Und Europa? Von Angela Merkel ist bekannt, dass sie eine fundamentale Verschiebung der globalen Machtverhältnisse in Richtung Asien für unabwendbar hält. China steigt auf, und Europa steigt ab. Sieben Jahre lang hatten Brüssel und Peking das Investitionsabkommen verhandelt, das am 30. Dezember 2020 besiegelt wurde; zu einer Zeit, in der die USA wegen des Präsidentenwechsels politisch gelähmt waren. Dieser Abschluss am vorletzten Tag des Jahres 2020 trägt klar die Handschrift von Angela Merkel. Sie hatte bereits vor der Corona-Pandemie die Beziehungen zwischen China und der EU zu einem zentralen Thema der deutschen EU-Ratspräsidentschaft gemacht. Daran hat sie trotz Corona festgehalten und den Abschluss mit China bis zuletzt vorangetrieben.

Brüssel betont zwar, dass die Beziehung zu den USA erneuert werden müsse, auch um gegenüber China zusammenzuarbeiten. Wenige Tage vor der Amtseinführung von Präsident Biden einen Vertrag mit China zu schließen, kommt allerdings einem ausgestreckten Mittelfinger gleich, der signalisiert: Im Zweifel ist der Marktzugang so wichtig, dass wir auf Biden nicht warten können. Dass Merkel den Abschluss vorangetrieben hat, obwohl die EU China zum systemischen Rivalen erklärt hat, zeigt auch, dass sie in der Politik mit China eine dezidiert eigene Linie verfolgt. Der deutschen Autoindustrie dürfte das recht sein. VW verkauft jedes zweite Auto in der Volksrepublik, und für Daimler ist China der wichtigste Markt. Dank des Abkommens dürfen sie dort künftig auch bei Elektrofahrzeugen mitmischen. Mit der strategischen Entscheidung, so stark auf den chinesischen Markt zu setzen, hat insbesondere Volkswagen sich in eine Abhängigkeit manövriert, die der Bundesregierung kaum noch die Wahl lässt, China kritisch gegenüber zu treten. 

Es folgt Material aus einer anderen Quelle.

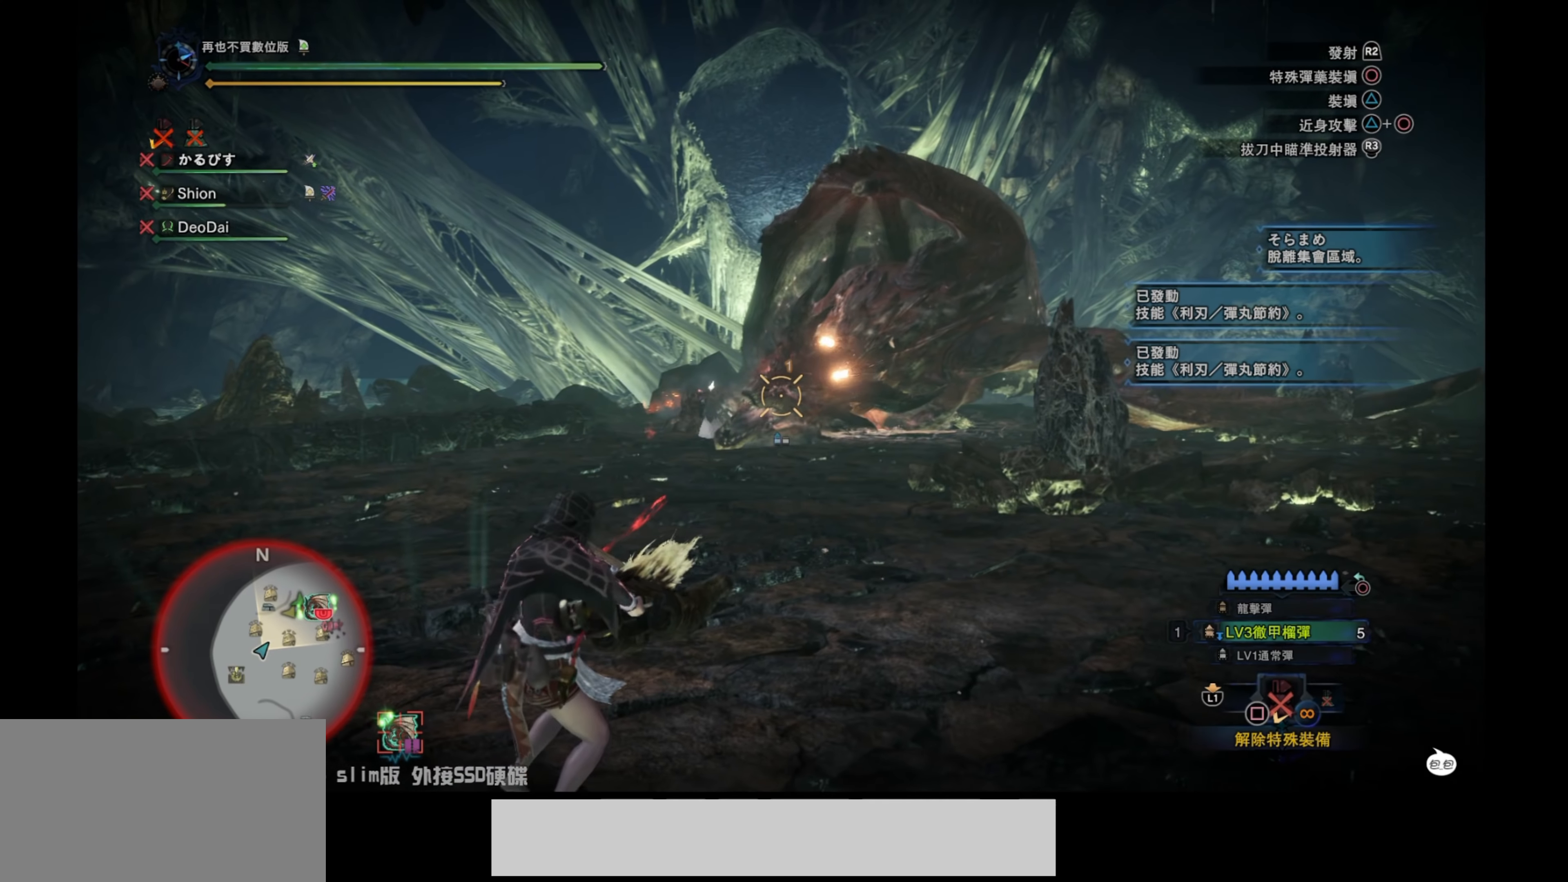
{"buttons": ["L2", "R2"], "left_stick": "up-right", "right_stick": "center", "events": [[66, "right_stick", "up"], [100, "left_stick", "up-right"], [166, "right_stick", "center"], [316, "R2", "down"], [333, "right_stick", "up"], [383, "right_stick", "center"], [450, "right_stick", "up"], [500, "right_stick", "center"]]}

Ob das Abkommen der EU die erwünschten Vorteile bringt, darf bezweifelt werden: Die Entkopplungsstrategie der chinesischen Regierung von den Weltmärkten hat bundesdeutschen Unternehmen bereits erhebliche Nachteile gebracht. Im Januar 2021 sagte Jörg Wuttke, Präsident der EU-Handelskammer in Peking vor Journalisten: „Wir sind an einem Wendepunkt“. Die Probleme bei Halbleitern hätten gerade erst wieder deutlich gemacht: „Man kann untergehen, wenn in der Produktionskette nur ein einziges Teil fehlt, denn dann kann ein Produkt möglicherweise nicht auf den Markt gebracht werden.“ Umgekehrt ist China seit Jahren in Europa auf Dauer-Einkaufstour. Gekauft wird alles, was strategisch nützlich sein könnte: Beginnend mit Wald und landwirtschaftlichen Flächen über Immobilien bis hin zu innovativen Unternehmen. In Tschechien landete ein Investor einen Coup der besonderen Art: Die staatliche Finanzierungsgesellschaft CITIC übernahm mehrheitlich die Medea-Gruppe, Teil eines großen Medienunternehmens, zu dem auch die Zeitschrift „Tyden“ und Barrandov-TV gehören. Wer mehr als 250 000 Euro investiert, erhält eine Eintrittskarte für den Schengenraum. Von den 15 369 „goldenen Visa“ bekamen Chinesen bisher den größten Anteil, ebenso von den 5302 Dauer-Aufenthaltsgenehmigungen.

Bei den Gesellschaften, die in Europa investieren, ist nicht alles Gold, was glänzt. Eins der jüngsten Beispiele ist die Pleite des Großkonzerns HNA, der den Flughafen Frankfurt/Hahn in der rheinland-pfälzischen Provinz gekauft hat (82,5 Prozent; der Rest gehört dem Land Hessen). Die ursprünglich rein chinesische Fluggesellschaft kaufte zwischen 2015 und 2017 weltweit rund 2000 Unternehmen für mindestens 50 Milliarden Dollar. Unter anderem hielt der Konzern auch 9,9 Prozent Anteile an der Deutschen Bank. Ab 2018 geriet er in Zahlungsschwierigkeiten, im Januar 2021 meldete er Insolvenz an. In den sozialen Medien tummeln sich inzwischen tausende mittlere und kleine chinesische Unternehmen, die alles vermarkten, was man sich vorstellen kann. Darunter sind Textilien, deren Schnitte oft im Westen kopiert wurden und in den buntesten Farben genäht werden. Kommen die Waren dann nach bis zu vierwöchiger Lieferzeit an, sind sie meist minderwertig. Elektroteile funktionieren nicht oder haben andere Mängel. Reklamationen für Privatkunden unmöglich – es gibt keinerlei Handhabe. Vermarktet werden auch Dinge wie original Apple Produkte auf Webseiten, die der von Apple täuschend ähnlich sehen und innerhalb kurzer Zeit wieder verschwinden. Wer keinen Paypal-Käuferschutz genießt, hat dabei das Nachsehen. Daneben gibt es Unternehmen wie Alibaba, das chinesische Pendant zu Amazon, die sich anschicken, im nächsten Zug aktiv den Westen zu erobern.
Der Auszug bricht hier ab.